最終的にペーテルは死に、マックスはペーテルの「七」への執着を利用して策略を巡らせ勝利したことを誇ります。

――取引には調査が必要だよ。マックス・シュルツは徹底的に調査する。結果のわからない仕事に手は出さない。/――命の取引きには、なおさらのことじゃ。

花田清輝『七/錯乱の論理/二つの世界』講談社文芸文庫、1989年所収、p.45

けれどもマックスはここで、そもそもペーテルにとっては命さえ問題ではなかったことにまったく気づいていません。

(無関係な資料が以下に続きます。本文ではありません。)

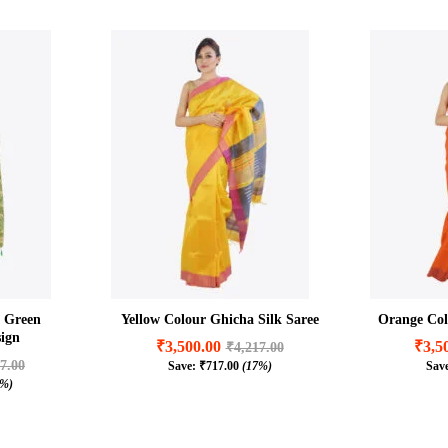
n Green
Yellow Colour Ghicha Silk Saree
Orange Col
ign
₹
3,500.00
₹
3,5
₹
4,217.00
7.00
Save:
₹
717.00
(17%)
Sav
₹
3,500.00
₹
3,5
₹
4,217.00
7%)
7.00
₹
717.00
(17%)
7%)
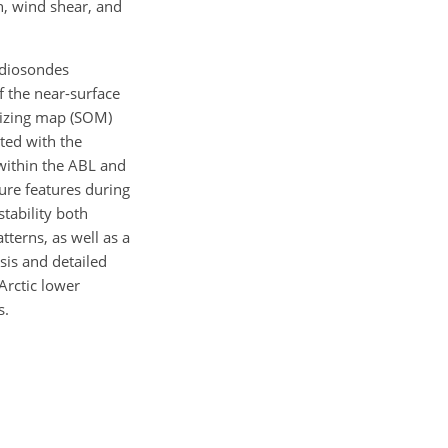
h, wind shear, and
adiosondes
 the near-surface
nizing map (SOM)
cted with the
 within the ABL and
ture features during
tability both
tterns, as well as a
sis and detailed
 Arctic lower
s.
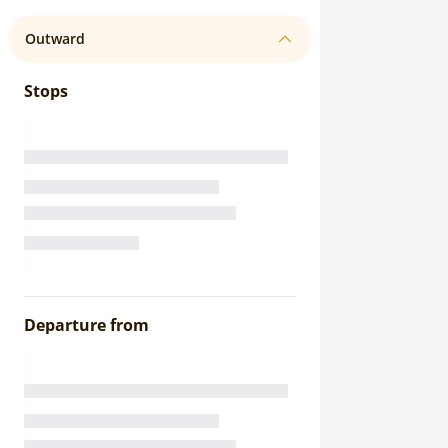
Outward
Stops
Departure from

マックスは初めにペーテルがお金に対していっさいの価値を見出していないことを知り(だからこそ自分の最大の価値観であり自分自身の価値の裏付けでもあるお金を否定されたマックスはペーテルに殺意を抱くのです)、そしてペーテルが「七」のみを至上の価値としていることに気づいてさえいるのですが(だからこそマックスは「七」をルールに組み込み、ペーテルの選択を完全に制御できると確信するのです)、それにもかかわらず結局は「七」を道具としてしか理解できず、命のやりとりをしかけ生き残ることを勝ちだとしてしまった。それはこの社会においては、あるいはマックスの世界においては勝ちかもしれないけれど、でもペーテルには何も、まったく何も届いていないのです。その断絶。しかしこれはぼくらの日常に極ありふれた闘争の一つの元型でもあります。

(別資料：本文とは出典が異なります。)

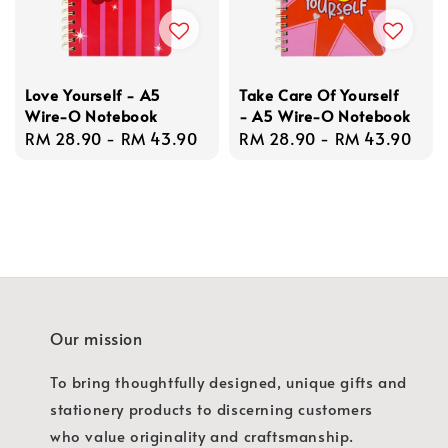
Love Yourself - A5
Take Care Of Yourself
Wire-O Notebook
- A5 Wire-O Notebook
Regular
RM 28.90
-
RM 43.90
Regular
RM 28.90
-
RM 43.90
price
price
Our mission
To bring thoughtfully designed, unique gifts and
stationery products to discerning customers
who value originality and craftsmanship.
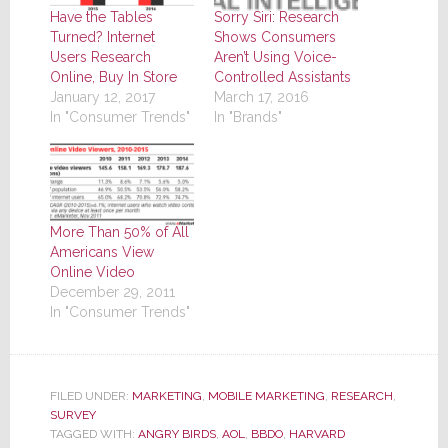
Sorry Siri: Research
Have the Tables
Shows Consumers
Turned? Internet
Aren’t Using Voice-
Users Research
Controlled Assistants
Online, Buy In Store
March 17, 2016
January 12, 2017
In "Brands"
In "Consumer Trends"
More Than 50% of All
Americans View
Online Video
December 29, 2011
In "Consumer Trends"
FILED UNDER:
MARKETING
,
MOBILE MARKETING
,
RESEARCH
,
SURVEY
TAGGED WITH:
ANGRY BIRDS
,
AOL
,
BBDO
,
HARVARD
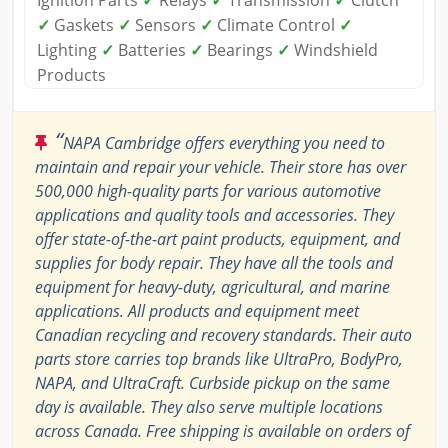
Ignition Parts
✓
Relays
✓
Transmission
✓
Clutch
✓
Gaskets
✓
Sensors
✓
Climate Control
✓
Lighting
✓
Batteries
✓
Bearings
✓
Windshield
Products
“
NAPA Cambridge offers everything you need to
maintain and repair your vehicle. Their store has over
500,000 high-quality parts for various automotive
applications and quality tools and accessories. They
offer state-of-the-art paint products, equipment, and
supplies for body repair. They have all the tools and
equipment for heavy-duty, agricultural, and marine
applications. All products and equipment meet
Canadian recycling and recovery standards. Their auto
parts store carries top brands like UltraPro, BodyPro,
NAPA, and UltraCraft. Curbside pickup on the same
day is available. They also serve multiple locations
across Canada. Free shipping is available on orders of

だからまあ――なにが「だからまあ」なのかは不明なまま人生は過ぎていくのですが――いつでもへとへとです。でもそのへとへと具合が自分でも面白くって、だいたいいつでもニヤニヤしています。昨日は解題のゲラが届き、いつもよりさらにニヤニヤしながらチェックをしています。単著原稿の方も調子が戻ってきましたし、だからまあ、やっぱり来週もまた、父さんのように生きて帰ってこなければなりません。

追記:『永久帰還装置』、「帰還」を「機関」と誤字っていました……。これ気をつけていてもやってしまいます。還らなきゃならないのに。すべては還っていくし、還さなければならないのに。そもそもぼくはこのタイトル、時折『永久帰還刑事(えいきゅうきかんデカ)』と何故か言っちゃったりして、もうアレです。でも傑作。